26 Toen naderde Nebukadnezar tot de deur van den oven des brandenden vuurs, antwoordde en sprak: Gij Sadrach, Mesach en Abed-nego, gij knechten des allerhoogsten Gods! gaat uit en komt hier! Toen gingen Sadrach, Mesach en Abed-nego uit het midden des vuurs.
آنگاه نِبوکَدنِصَّر به دهانهٔ کورهٔ آتش نزدیک شد و فریاد زد: «ای شدرک، میشک، عبدنغو! ای خدمتگزاران خدای متعال، بیرون بیایید!» پس ایشان از میان آتش بیرون آمدند.
27 Toen vergaderden de stadhouders, de overheden, en de landvoogden, en de raadsheren des konings, deze mannen beziende, omdat het vuur over hun lichamen niet geheerst had, en dat het haar huns hoofds niet verbrand was, en hun mantels niet veranderd waren, ja, dat de reuk des vuurs daardoor niet gegaan was.
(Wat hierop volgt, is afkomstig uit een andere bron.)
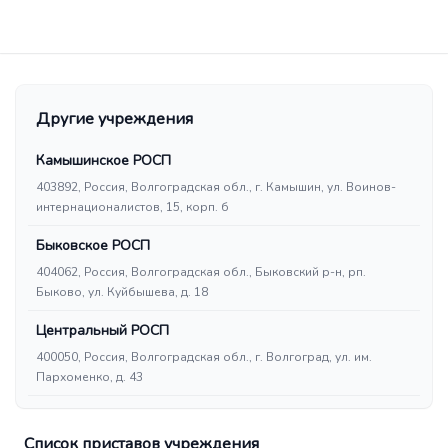
Другие учреждения
Камышинское РОСП
403892, Россия, Волгоградская обл., г. Камышин, ул. Воинов-
интернационалистов, 15, корп. б
Быковское РОСП
404062, Россия, Волгоградская обл., Быковский р-н, рп.
Быково, ул. Куйбышева, д. 18
Центральный РОСП
400050, Россия, Волгоградская обл., г. Волгоград, ул. им.
Пархоменко, д. 43
Список приставов учреждения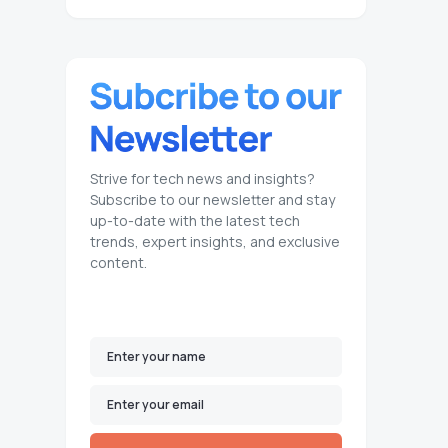
Strive for tech news and insights?
Subscribe to our newsletter and stay
up-to-date with the latest tech
trends, expert insights, and exclusive
content.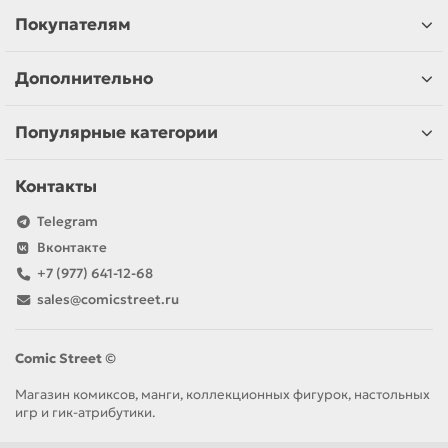
Покупателям
Дополнительно
Популярные категории
Контакты
Telegram
Вконтакте
+7 (977) 641-12-68
sales@comicstreet.ru
Comic Street ©
Магазин комиксов, манги, коллекционных фигурок, настольных
игр и гик-атрибутики.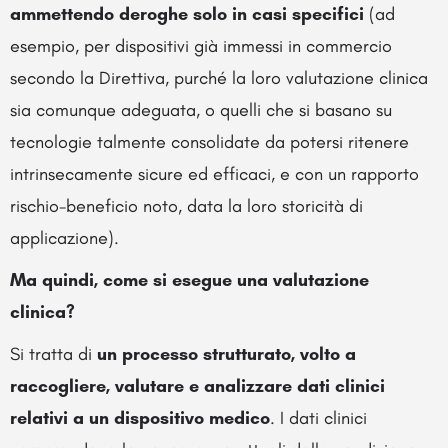
ammettendo deroghe solo in casi specifici
(ad
esempio, per dispositivi già immessi in commercio
secondo la Direttiva, purché la loro valutazione clinica
sia comunque adeguata, o quelli che si basano su
tecnologie talmente consolidate da potersi ritenere
intrinsecamente sicure ed efficaci, e con un rapporto
rischio-beneficio noto, data la loro storicità di
applicazione).
Ma quindi, come si esegue una valutazione
clinica?
Si tratta di
un processo strutturato, volto a
raccogliere, valutare e analizzare dati clinici
relativi a un dispositivo medico
. I dati clinici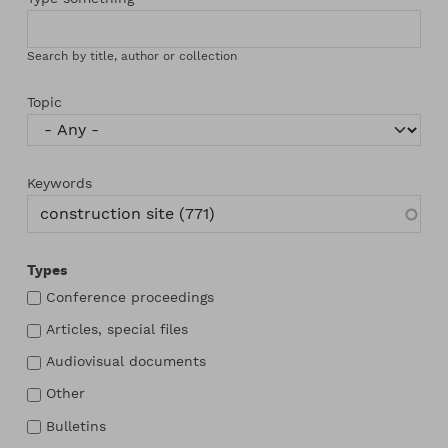
Search by title, author or collection
Topic
Keywords
Types
Conference proceedings
Articles, special files
Audiovisual documents
Other
Bulletins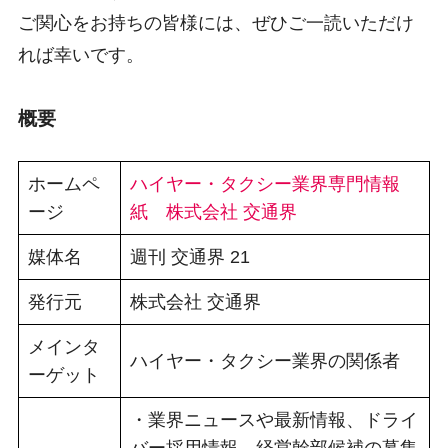
ご関心をお持ちの皆様には、ぜひご一読いただけ
れば幸いです。
概要
ホームペ
ハイヤー・タクシー業界専門情報
ージ
紙 株式会社 交通界
媒体名
週刊 交通界 21
発行元
株式会社 交通界
メインタ
ハイヤー・タクシー業界の関係者
ーゲット
・業界ニュースや最新情報、ドライ
バー採用情報、経営幹部候補の募集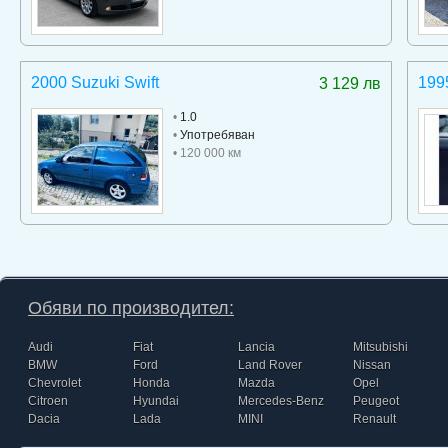
2000 Suzuki Swift
199
3 129 лв
•
1.0
•
Употребяван
• 120 000 км
Обяви по производител:
Audi
Fiat
Lancia
Mitsubishi
BMW
Ford
Land Rover
Nissan
Chevrolet
Honda
Mazda
Opel
Citroen
Hyundai
Mercedes-Benz
Peugeot
Dacia
Lada
MINI
Renault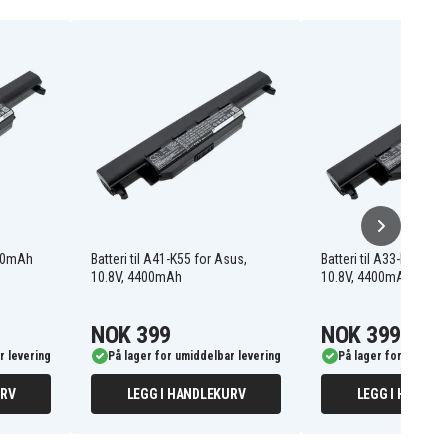
400mAh
Batteri til A41-K55 for Asus,
Batteri til A33-K55 for
10.8V, 4400mAh
10.8V, 4400mAh
NOK 399
NOK 399
r levering
På lager for umiddelbar levering
På lager for umiddel
URV
LEGG I HANDLEKURV
LEGG I HANDLE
سپس امیران، حاکمان، والیان و مشاوران پادشاه دور ایشان جمع شدند و دیدند آتش به بدن آنها آسیبی نرسانیده، مویی از سرشان سوخته نشده، اثری از سوختگی روی لباسشان نیست و حتی بوی دود نیز نمی‌دهند!
28 Nebukadnezar antwoordde en zeide: Geloofd zij de God van Sadrach, Mesach en Abed-nego, Die Zijn engel gezonden, en Zijn knechten verlost heeft, die op Hem vertrouwd hebben, en des konings woord veranderd, en hun lichamen overgegeven hebben, opdat zij geen god eerden noch aanbaden, dan hun God.
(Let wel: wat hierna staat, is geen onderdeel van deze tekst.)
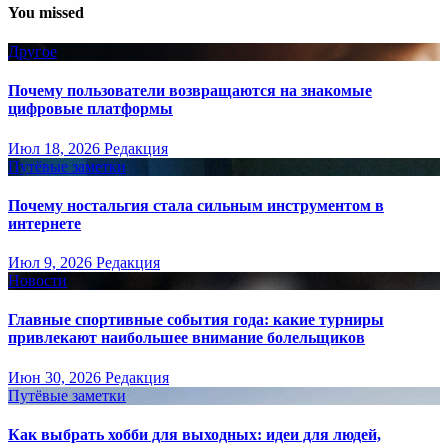
You missed
Другое
Почему пользователи возвращаются на знакомые
цифровые платформы
Июл 18, 2026
Редакция
Путёвые заметки
Почему ностальгия стала сильным инструментом в
интернете
Июл 9, 2026
Редакция
Новости
Главные спортивные события года: какие турниры
привлекают наибольшее внимание болельщиков
Июн 30, 2026
Редакция
Путёвые заметки
Как выбрать хобби для выходных: идеи для людей,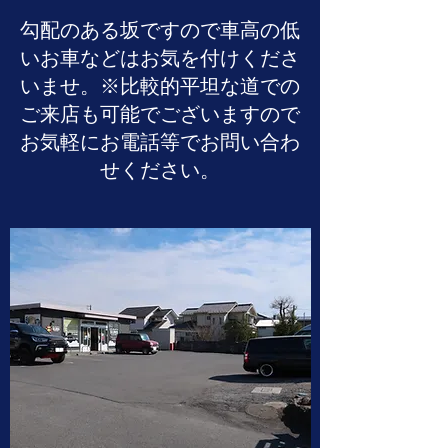
​勾配のある坂ですので車高の低
いお車などはお気を付けくださ
いませ。※比較的平坦な道での
ご来店も可能でございますので
お気軽にお電話等でお問い合わ
せください。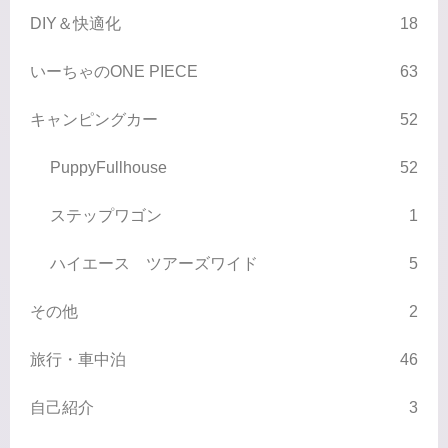
DIY＆快適化
18
いーちゃのONE PIECE
63
キャンピングカー
52
PuppyFullhouse
52
ステップワゴン
1
ハイエース ツアーズワイド
5
その他
2
旅行・車中泊
46
自己紹介
3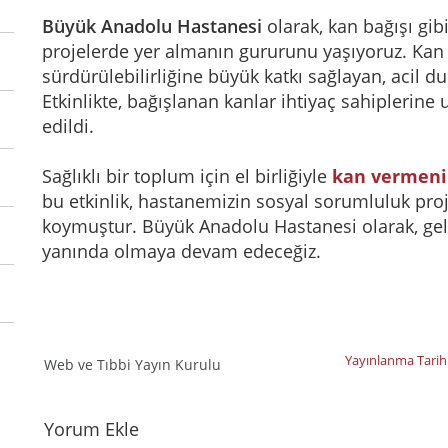
Büyük Anadolu Hastanesi
olarak, kan bağışı gi
projelerde yer almanın gururunu yaşıyoruz. Kan b
sürdürülebilirliğine büyük katkı sağlayan, acil d
Etkinlikte, bağışlanan kanlar ihtiyaç sahiplerine 
edildi.
Sağlıklı bir toplum için el birliğiyle
kan vermeni
bu etkinlik, hastanemizin sosyal sorumluluk proj
koymuştur. Büyük Anadolu Hastanesi olarak, gele
yanında olmaya devam edeceğiz.
Yayınlanma Tarih
Web ve Tıbbi Yayın Kurulu
Yorumlar
Yorum Ekle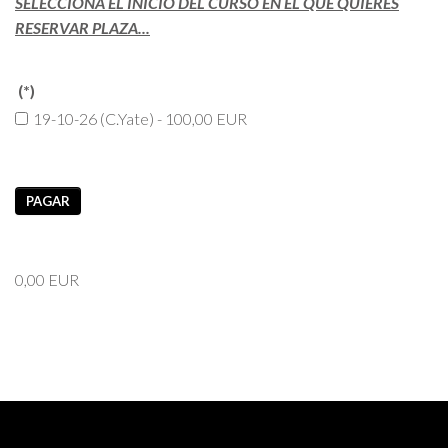
SELECCIONA EL INICIO DEL CURSO EN EL QUE QUIERES
RESERVAR PLAZA...
(*)
19-10-26 (C.Yate) - 100,00 EUR
PAGAR
0,00 EUR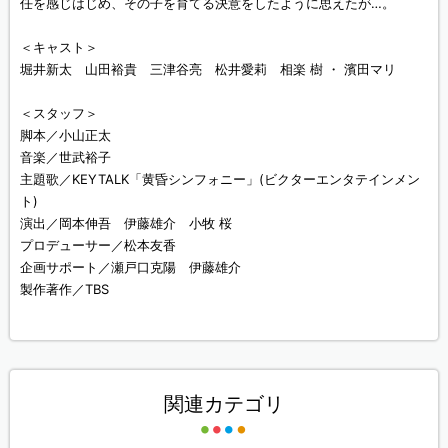
任を感じはじめ、その子を育てる決意をしたように思えたが…。
＜キャスト＞
堀井新太 山田裕貴 三津谷亮 松井愛莉 相楽 樹 ・ 濱田マリ
＜スタッフ＞
脚本／小山正太
音楽／世武裕子
主題歌／KEYTALK「黄昏シンフォニー」(ビクターエンタテインメン
ト)
演出／岡本伸吾 伊藤雄介 小牧 桜
プロデューサー／松本友香
企画サポート／瀬戸口克陽 伊藤雄介
製作著作／TBS
関連カテゴリ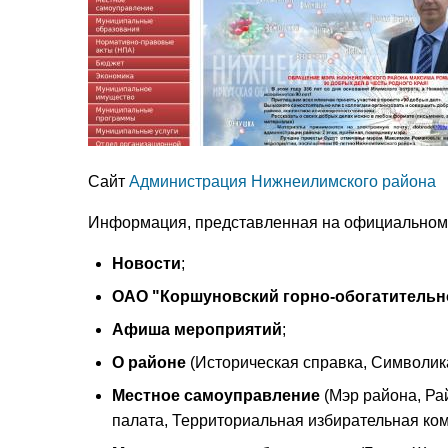
Сайт
Администрация Нижнеилимского района
Информация, представленная на официальном 
Новости
;
ОАО "Коршуновский горно-обогатительн
Афиша мероприятий
;
О районе
(Историческая справка, Символик
Местное самоуправление
(Мэр района, Ра
палата, Территориальная избирательная ком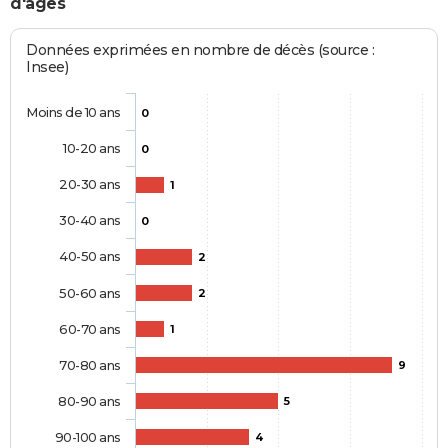
d'âges
Données exprimées en nombre de décès (source :
Insee)
Moins de 10 ans
0
10-20 ans
0
20-30 ans
1
30-40 ans
0
40-50 ans
2
50-60 ans
2
60-70 ans
1
70-80 ans
9
80-90 ans
5
90-100 ans
4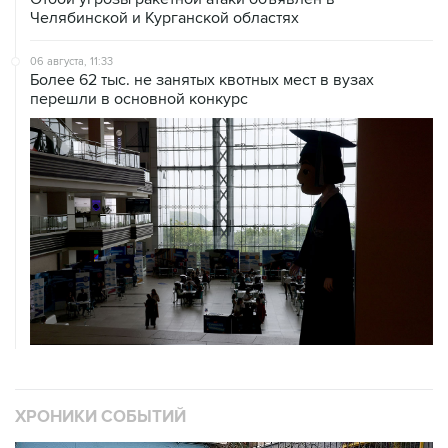
Челябинской и Курганской областях
06 августа, 11:33
Более 62 тыс. не занятых квотных мест в вузах
перешли в основной конкурс
ХРОНИКИ СОБЫТИЙ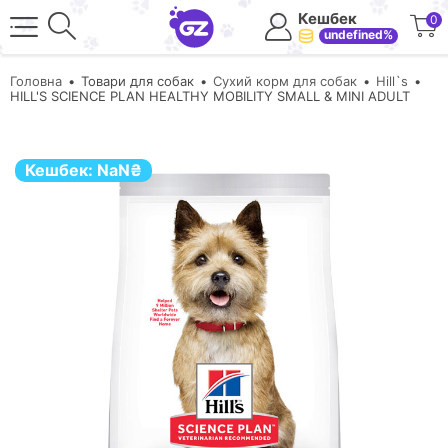
Кешбек
0
undefined%
Головна
Товари для собак
Сухий корм для собак
Hill`s
HILL'S SCIENCE PLAN HEALTHY MOBILITY SMALL & MINI ADULT
Кешбек:
NaN
₴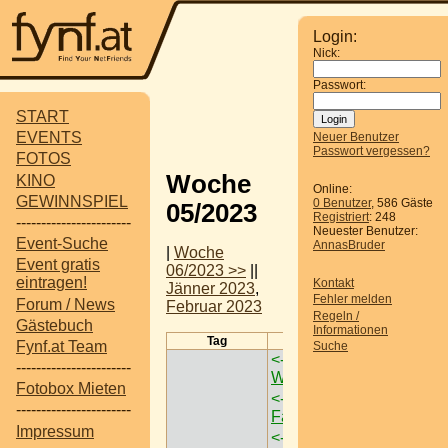
Login:
Nick:
Passwort:
START
EVENTS
Neuer Benutzer
Passwort vergessen?
FOTOS
Woche
KINO
Online:
GEWINNSPIEL
0 Benutzer
, 586 Gäste
05/2023
Registriert
: 248
-----------------------
Neuester Benutzer:
Event-Suche
AnnasBruder
|
Woche
Event gratis
06/2023 >>
||
eintragen!
Kontakt
Jänner 2023
,
Fehler melden
Forum / News
Februar 2023
Regeln /
Gästebuch
Informationen
Tag
Termine
Fynf.at Team
Suche
<-
Monets Garten
-----------------------
Wien
->
Fotobox Mieten
<-
Palazzo:
-----------------------
Family Affairs
->
Impressum
<-
Dino Tattendorf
آنگاه نِبوکَدنِصَّر گفت: «ستایش بر خدای شدرک، میشک و عبدنغو که فرشتهٔ خود را فرستاد تا خدمتگزاران خود را که به او توکل کرده بودند نجات دهد. آنها فرمان پادشاه را اطاعت نکردند و حاضر شدند بمیرند، ولی خدایی را جز خدای خود پرستش و بندگی نکنند.
29 Daarom wordt van mij een bevel gegeven, dat alle volk, natie en tong, die lastering spreekt tegen den God van Sadrach, Mesach en Abed-nego, in stukken gehouwen worde, en zijn huis tot een drekhoop gesteld worde; want er is geen ander God, Die alzo verlossen kan.
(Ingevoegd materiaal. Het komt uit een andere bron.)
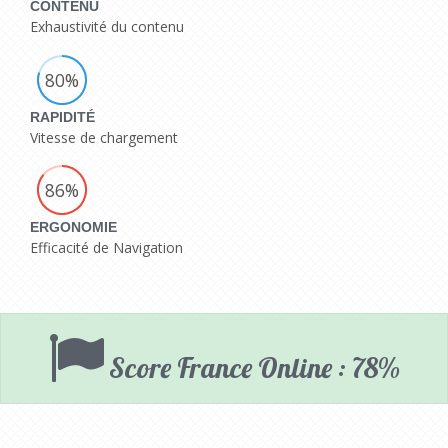
CONTENU
Exhaustivité du contenu
80%
RAPIDITÉ
Vitesse de chargement
86%
ERGONOMIE
Efficacité de Navigation
Score France Online : 78%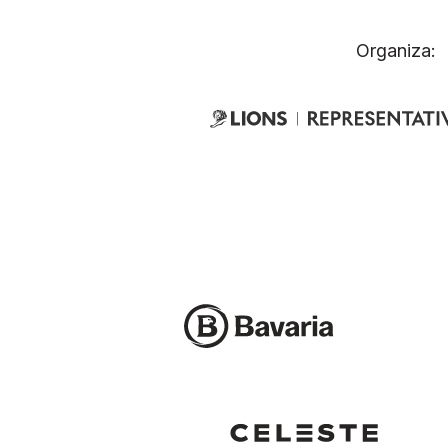
Organiza: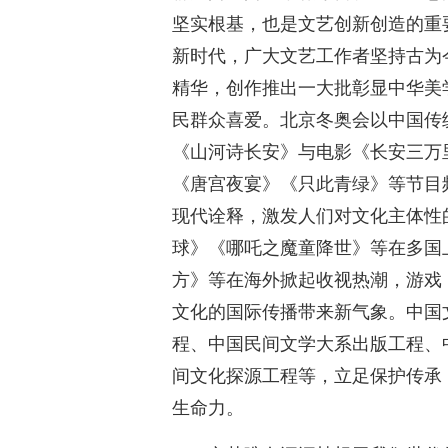
坚实根基，也是文艺创新创造的重
新时代，广大文艺工作者坚持古为
精华，创作推出一大批彰显中华美
民群众喜爱。北京冬奥会以中国传
《山河诗长安》与电影《长安三万
《唐宫夜宴》《只此青绿》等节目
现代诠释，激发人们对文化主体性
球》《哪吒之魔童降世》等在多国
方》等在海外掀起收视热潮，游戏
文化的国际传播带来新气象。中国
程、中国民间文学大系出版工程、
间文化探源工程等，立足保护传承
生命力。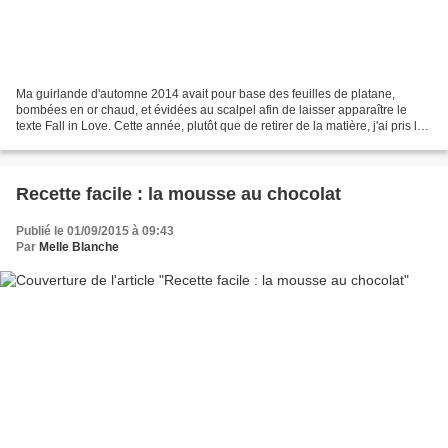
Ma guirlande d'automne 2014 avait pour base des feuilles de platane,
bombées en or chaud, et évidées au scalpel afin de laisser apparaître le
texte Fall in Love. Cette année, plutôt que de retirer de la matière, j'ai pris le
parti d'ajouter des éléments...
Recette facile : la mousse au chocolat
Publié le 01/09/2015 à 09:43
Par
Melle Blanche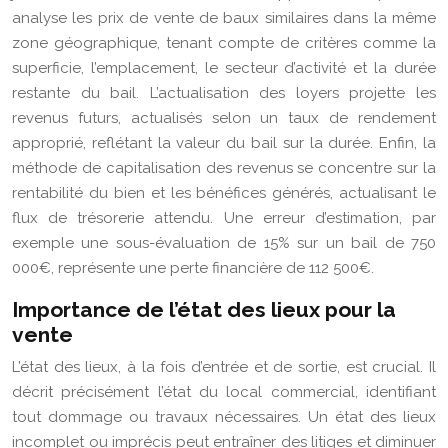
analyse les prix de vente de baux similaires dans la même
zone géographique, tenant compte de critères comme la
superficie, l’emplacement, le secteur d’activité et la durée
restante du bail. L’actualisation des loyers projette les
revenus futurs, actualisés selon un taux de rendement
approprié, reflétant la valeur du bail sur la durée. Enfin, la
méthode de capitalisation des revenus se concentre sur la
rentabilité du bien et les bénéfices générés, actualisant le
flux de trésorerie attendu. Une erreur d’estimation, par
exemple une sous-évaluation de 15% sur un bail de 750
000€, représente une perte financière de 112 500€.
Importance de l’état des lieux pour la
vente
L’état des lieux, à la fois d’entrée et de sortie, est crucial. Il
décrit précisément l’état du local commercial, identifiant
tout dommage ou travaux nécessaires. Un état des lieux
incomplet ou imprécis peut entraîner des litiges et diminuer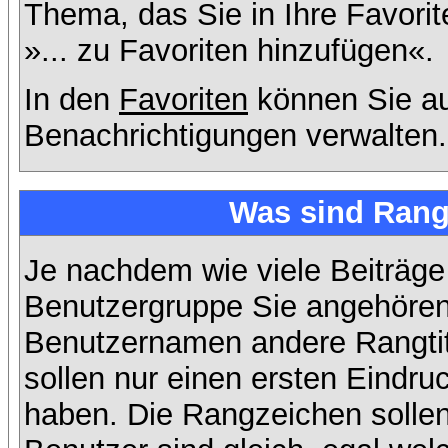
Thema, das Sie in Ihre Favori
»... zu Favoriten hinzufügen«.
In den
Favoriten
können Sie au
Benachrichtigungen verwalten.
Was sind Rang
Je nachdem wie viele Beiträge
Benutzergruppe Sie angehöre
Benutzernamen andere Rangtit
sollen nur einen ersten Eindruc
haben. Die Rangzeichen sollen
«پس فرمان من این است: از هر نژاد و قوم و زبان، هر کس بر ضد خدای شدرک و میشک و عبدنغو سخنی بگوید، تکه‌تکه خواهد شد و خانه‌اش خراب خواهد گردید؛ زیرا هیچ خدایی مانند خدای ایشان نمی‌تواند اینچنین بندگانش را نجات بخشد.»
30 Toen maakte de koning Sadrach, Mesach en Abed-nego voorspoedig in het landschap van Babel.
پادشاه به شدرک و میشک و عبدنغو مقام والاتری در سرزمین بابِل داد.